PAGE 2
These are difficult habits to break, say Harville and Helen, because they're often the tip of an iceberg of unconscious self-hatred, going back to childhood. Our parents invariably rejected some aspects of us, either through criticism ("Don't act that way") or inattention (ignoring, say, our anger or ambition, or even certain interests and talents). "When this happens," Harville says, "we split off those parts of ourselves and hide them in our unconscious." But although we seal them off as dangerous and bad, they never go away; instead they form what Harville and Helen call a missing self.

Over time, we deny our needs and replace them with defenses. "Then when someone values us, we have to reject him or her," Harville says. To let ourselves be cherished for who we really are would be to violate our parents' edict that we are flawed, and to arouse our fear that if we do, feel, or think certain things, we'll be neglected and abandoned—in the most primal sense, left to die. "So to receive love is to risk death," Harville says. "This drama plays out because the part of our mind that holds the parental injunction is timeless—today is the same as yesterday. None of this is conscious, but the bottom line is that we reject love in order to stay alive.

Ideally, we'd be able to pull the curtain on this inner opera and deide to accept ourselves whole. Unfortunately, that doesn't work. "You can't consciously achieve self-love by loving yourself. To end self-rejection, you have to learn to love in another what you hate in yourself," Harville insists. "If you don't know what that is, you can find out by noticing what you project onto others, what you criticize repetitively and with emotion." If, for example, you accuse your partner of being an angry person, you may have submerged your own anger. When you learn to accept the hated trait in your partner, "you will simultaneously accept it in yourself," he says. "Self-love is born out of love of another."

Simply put, what goes around comes around: You learn to love your partner, which allows you to receive more love. Heady stuff, and, as with most things worth having, there's a price. You have to give up your identity as a victim and let go of whatever payoff you've been getting from hopelessness and despair. You also have to surrender your emotional dependency on your parents and their judgments.

"This is a complicated process," Harville says, in a bit of an understatement. It's also a joint project because "when one partner rejects love, the other does also, but in different ways." That's because we tend to marry someone who is our emotional equal (with a similar childhood wound), but who has developed opposite defenses. If you wall yourself off by yelling or finding fault, he says, your spouse might distance himself by sullenly withdrawing.

Harville suggests learning to listen deeply and empathetically. "You can say, 'Tell me what happens inside you when I express love.' Then listen without criticism," he says. You might hear "I feel anxious" or a surprisingly self-deprecating remark. "If you understand and empathize—'I can imagine this feels scary to you'—a paradoxical thing happens.
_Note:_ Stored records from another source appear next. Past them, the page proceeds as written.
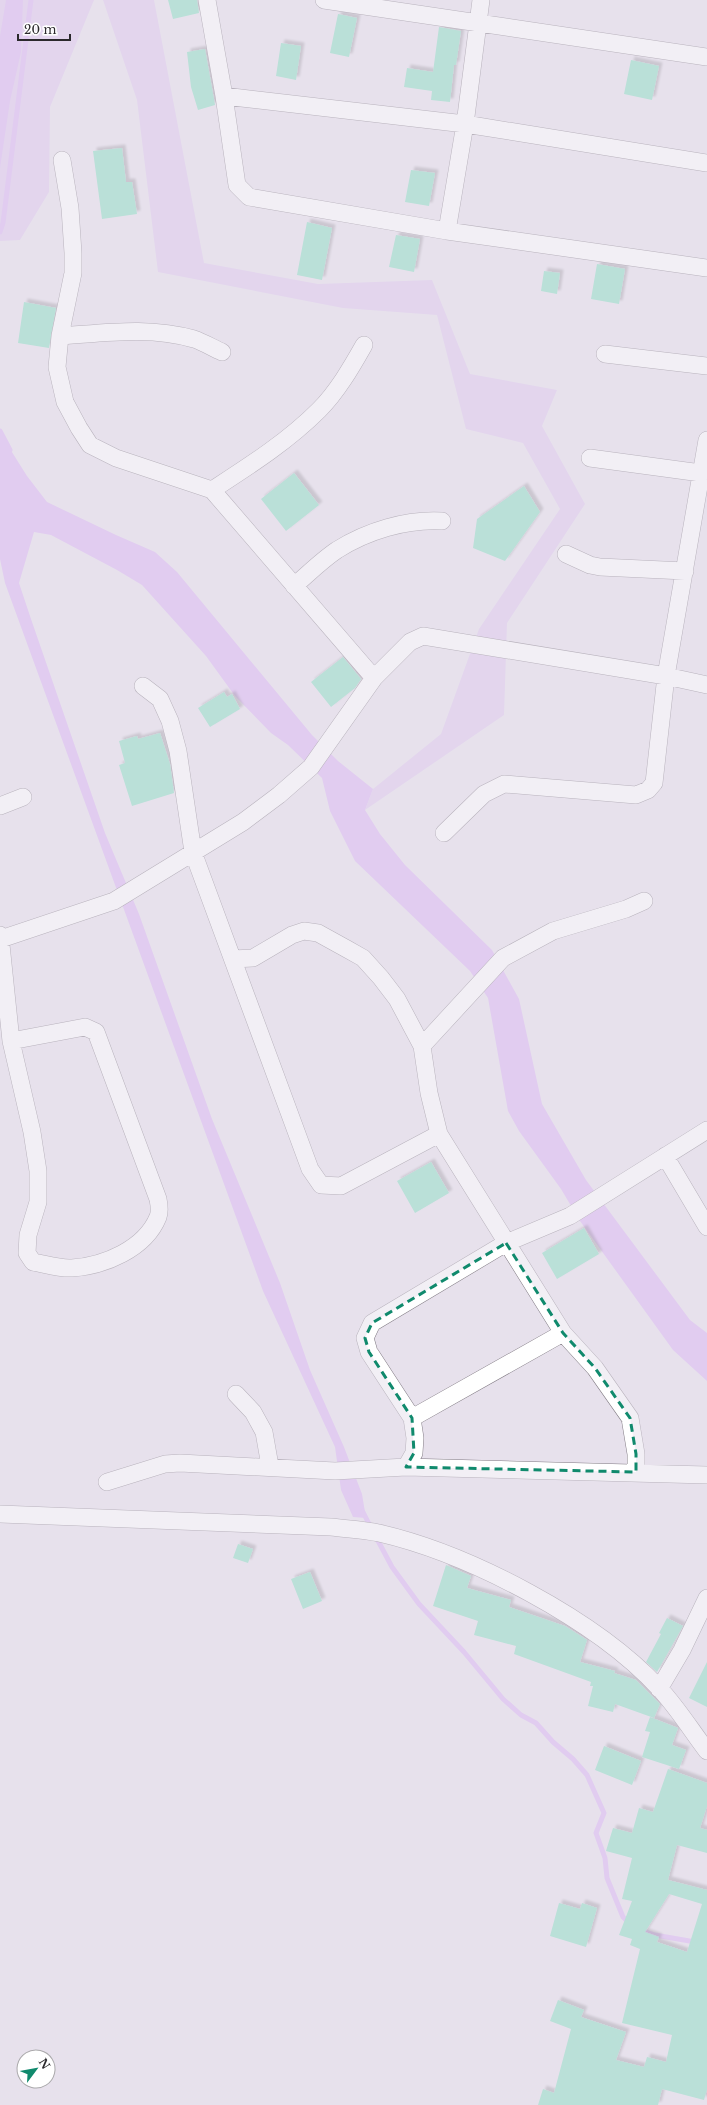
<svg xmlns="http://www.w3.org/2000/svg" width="707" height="2105" font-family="'Libre Baskerville',serif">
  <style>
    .green { fill: #ddc6ee }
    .water { fill: #d9b2f3 }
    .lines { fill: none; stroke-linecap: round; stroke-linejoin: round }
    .stream { stroke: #d9b2f3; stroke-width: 5 }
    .building { fill: #83ddbf; fill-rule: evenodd; filter: url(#shadow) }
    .minor-casing { stroke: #807a83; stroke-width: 18 }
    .minor { stroke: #fff; stroke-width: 17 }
    .marked { fill: none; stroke: #108a6d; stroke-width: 3; stroke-dasharray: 8 5; stroke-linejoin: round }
  </style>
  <defs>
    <filter id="shadow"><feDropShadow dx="3.5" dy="-3.5" stdDeviation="1" flood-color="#0004"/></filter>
  </defs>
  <rect width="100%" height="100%" fill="#e7e1ec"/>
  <path class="green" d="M 0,0 L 94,0 L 50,107 L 49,192 L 20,240 L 0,241 Z
    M 103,0 L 154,0 L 204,263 L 318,284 L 432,280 L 470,374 L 557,390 L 542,426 L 585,504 L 507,623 L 504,715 L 365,810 L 373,789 L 441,734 L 479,629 L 560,509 L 523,443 L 466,429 L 437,315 L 343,308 L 158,272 L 137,100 Z"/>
  <path class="water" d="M 6,0 L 23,0 L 21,52 L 10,101 L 0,168 L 0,36 Z
    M 0,433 L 27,476 L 47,502 L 116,535 L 155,552 L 177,572 L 312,735 L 338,761 L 373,789 L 365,810 L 380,834 L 405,865 L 492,950 L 519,999 L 542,1104 L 586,1180 L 690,1320 L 707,1333 L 707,1381 L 673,1350 L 580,1221 L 561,1189 L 519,1131 L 508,1111 L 488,998 L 470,971 L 355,861 L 330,811 L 322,778 L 288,745 L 271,733 L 235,696 L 206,656 L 142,585 L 117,570 L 51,535 L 34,532 L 19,583 L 31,619 L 105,833 L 139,914 L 212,1119 L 280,1283 L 310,1370 L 344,1447 L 362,1494 L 366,1518 L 353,1517 L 341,1490 L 335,1447 L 263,1291 L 5,583 L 0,559 Z"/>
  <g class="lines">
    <path class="stream" d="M 0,232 L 3,223 L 31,0
      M 0,431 L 10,450
      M 363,1512 L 371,1528
      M 376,1537 L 392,1567 L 419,1604 L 464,1652 L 503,1699 L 521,1715 L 536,1723 L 553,1742 L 573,1759 L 587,1775 L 604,1813 L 596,1833 L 605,1858 L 607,1878 L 623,1917 L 630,1924
      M 640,1930 L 655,1935 L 707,1944"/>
  </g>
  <path class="building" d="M 168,0 L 197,0 L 199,13 L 173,19 Z
    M 338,14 L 357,18 L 349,57 L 330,53 Z
    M 439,27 L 461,31 L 456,65 L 454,65 L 450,102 L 431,100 L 432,91 L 404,87 L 407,68 L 433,72 Z
    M 281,43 L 301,46 L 296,80 L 276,76 Z
    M 205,49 L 215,105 L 198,110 L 191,87 L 187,52 Z
    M 631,60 L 659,66 L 652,100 L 624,94 Z
    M 122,148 L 126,182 L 132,182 L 137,214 L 102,219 L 93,151 Z
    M 411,170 L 435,173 L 429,206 L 405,202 Z
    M 307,222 L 332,228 L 322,280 L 297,275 Z
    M 396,235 L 420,239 L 414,272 L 389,267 Z
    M 597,264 L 625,269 L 619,304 L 591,299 Z
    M 544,271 L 560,273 L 557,294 L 541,291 Z
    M 24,302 L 56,308 L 49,348 L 18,343 Z
    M 294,473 L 319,505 L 286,531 L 261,499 Z
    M 524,486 L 540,512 L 505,561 L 473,548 L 477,519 Z
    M 343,657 L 361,679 L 355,688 L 331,707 L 311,682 Z
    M 224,692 L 227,697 L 232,694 L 240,709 L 210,727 L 198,708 Z
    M 160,733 L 170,764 L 174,793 L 132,806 L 119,765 L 125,763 L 119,741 L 137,736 L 138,739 Z
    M 431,1162 L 449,1193 L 415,1213 L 397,1181 Z
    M 584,1228 L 599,1254 L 557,1279 L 542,1253 Z
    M 238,1544 L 253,1549 L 248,1563 L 233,1558 Z
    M 446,1565 L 471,1576 L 467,1588 L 511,1600 L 509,1607 L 565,1626 L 587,1640 L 580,1662 L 615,1671 L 614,1673 L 636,1680 L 660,1704 L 654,1718 L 615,1704 L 613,1712 L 588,1706 L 593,1686 L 590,1686 L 591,1682 L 514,1654 L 516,1646 L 474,1635 L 478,1621 L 433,1606 Z
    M 310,1572 L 322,1601 L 303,1609 L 291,1579 Z
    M 667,1618 L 683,1626 L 657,1672 L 646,1662 L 661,1634 L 659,1633 Z
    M 707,1662 L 707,1707 L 689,1698 Z
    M 650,1717 L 678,1728 L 672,1745 L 686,1750 L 679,1769 L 642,1757 L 650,1732 L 645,1731 Z
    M 604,1746 L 641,1761 L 632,1785 L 595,1770 Z
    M 668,1769 L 707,1783 L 707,1806 L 700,1828 L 707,1830 L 707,1853 L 677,1845 L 668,1880 L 707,1890 L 707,2089 L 704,2100 L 662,2089 L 658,2105 L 538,2105 L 543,2089 L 554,2093 L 571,2029 L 550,2021 L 558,2000 L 584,2010 L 581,2017 L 626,2032 L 616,2060 L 644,2067 L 647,2057 L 666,2062 L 672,2035 L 622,2023 L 640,1949 L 630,1945 L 632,1939 L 619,1935 L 632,1901 L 622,1899 L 632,1858 L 606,1851 L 613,1828 L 632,1833 L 639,1808 L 653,1812 ZM 669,1894 L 702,1904 L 687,1952 L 657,1942 L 659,1937 L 645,1932 Z
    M 559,1903 L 580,1909 L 582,1903 L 597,1908 L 586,1947 L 550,1936 Z"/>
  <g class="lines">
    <defs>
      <path id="minor" d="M 207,0 L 224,96 L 237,185 L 249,197 L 447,231 L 707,268
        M 324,0 L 707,57
        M 224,96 L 465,124 L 707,163
        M 62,160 L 70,208 L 73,253 L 73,273 L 60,336 L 57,367 L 65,402 L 79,428 L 90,445 L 116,458 L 212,490 L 374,678
        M 447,231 L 465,124 L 481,0
        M 60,336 C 105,333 149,326 194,339 C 203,342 213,348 222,352
        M 605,354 L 707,366
        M 590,458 L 701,473
        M 212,490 C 249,466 287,442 319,410 C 337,392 351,368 364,345
        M 566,554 L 590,565 L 600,567 L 685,571
        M 294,586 C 308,574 322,560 337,550 C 367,531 406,519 442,521
        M 143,686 L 160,699 L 170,721 L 178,751 L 193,852 L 310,1169 L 321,1185 L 341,1186 L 439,1134
        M 0,806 L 23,797
        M 444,833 L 484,794 L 504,784 L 636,795 L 648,790 L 654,783 L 666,676 L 707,440
        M 0,935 L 11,1041 L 32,1132 L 38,1171 L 38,1202 L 28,1235 L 27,1253 L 33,1262 C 45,1264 60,1269 72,1268 C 104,1266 145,1249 158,1217 C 160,1212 159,1204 158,1199 L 96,1032 L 85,1027 L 11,1041
        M 1,939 L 114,901 L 243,822 L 279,795 L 311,767 L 374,678 L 410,642 L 423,636 L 666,676 L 707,685
        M 233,959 L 253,958 L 292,935 L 304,931 L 318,933 L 347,949 L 363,958 L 381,978 L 397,999 L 422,1046 L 429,1093 L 439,1134 L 563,1333 L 595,1368 L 630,1418 L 636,1454 L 636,1472
        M 422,1046 L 503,958 L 553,931 L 626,909 L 644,901
        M 665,1156 L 707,1227
        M 236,1394 L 253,1412 L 264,1432 L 270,1466
        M 412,1418 L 563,1333
        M 406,1467 L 414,1453 L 415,1438 L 412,1418 L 369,1352 L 365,1338 L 372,1323 L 506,1243 L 570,1216 L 707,1130
        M 107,1482 L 165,1464 L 180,1463 L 335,1471 L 406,1467 L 707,1475
        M 0,1514 L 331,1527 C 347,1529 364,1530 379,1533 C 470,1554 596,1620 659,1688 C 677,1707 691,1730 707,1751
        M 659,1689 L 682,1650 L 707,1598"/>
    </defs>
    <use href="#minor" class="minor-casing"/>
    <use href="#minor" class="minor"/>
  </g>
  <path d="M0 0H707V2105H0ZM 506,1243 L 563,1333 L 595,1368 L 630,1418 L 636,1454 L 636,1472 L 406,1467 L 414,1453 L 412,1418 L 369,1352 L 365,1338 L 372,1323 Z" fill="#e7e1ec" fill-opacity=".55" fill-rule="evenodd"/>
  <path class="marked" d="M 506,1243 L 563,1333 L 595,1368 L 630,1418 L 636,1454 L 636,1472 L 406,1467 L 414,1453 L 412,1418 L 369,1352 L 365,1338 L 372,1323 Z"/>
  <g transform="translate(36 2069) rotate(58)"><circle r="19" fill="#ffffff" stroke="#aaa9ab"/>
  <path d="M0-3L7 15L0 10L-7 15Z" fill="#108a6d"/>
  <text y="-6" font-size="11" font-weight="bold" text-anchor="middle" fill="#2b292c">N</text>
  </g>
  <path d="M18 34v6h52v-6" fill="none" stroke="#2b292c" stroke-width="2"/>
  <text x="24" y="34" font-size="12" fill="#2b292c" stroke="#ffffff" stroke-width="3" paint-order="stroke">20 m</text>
</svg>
Your partner will view you as safe, in contrast to the unconscious memories of his caretakers as dangerous, and be more open."

Speaking as the proverbial physicians who've had to heal themselves, Harville and Helen have pronounced their marriage stronger than ever, and appear to have reached a new high. Mature love, they write, comes when each person has grown with the other's help, and when both people know how to give and receive—"it's the lifetime achievement award."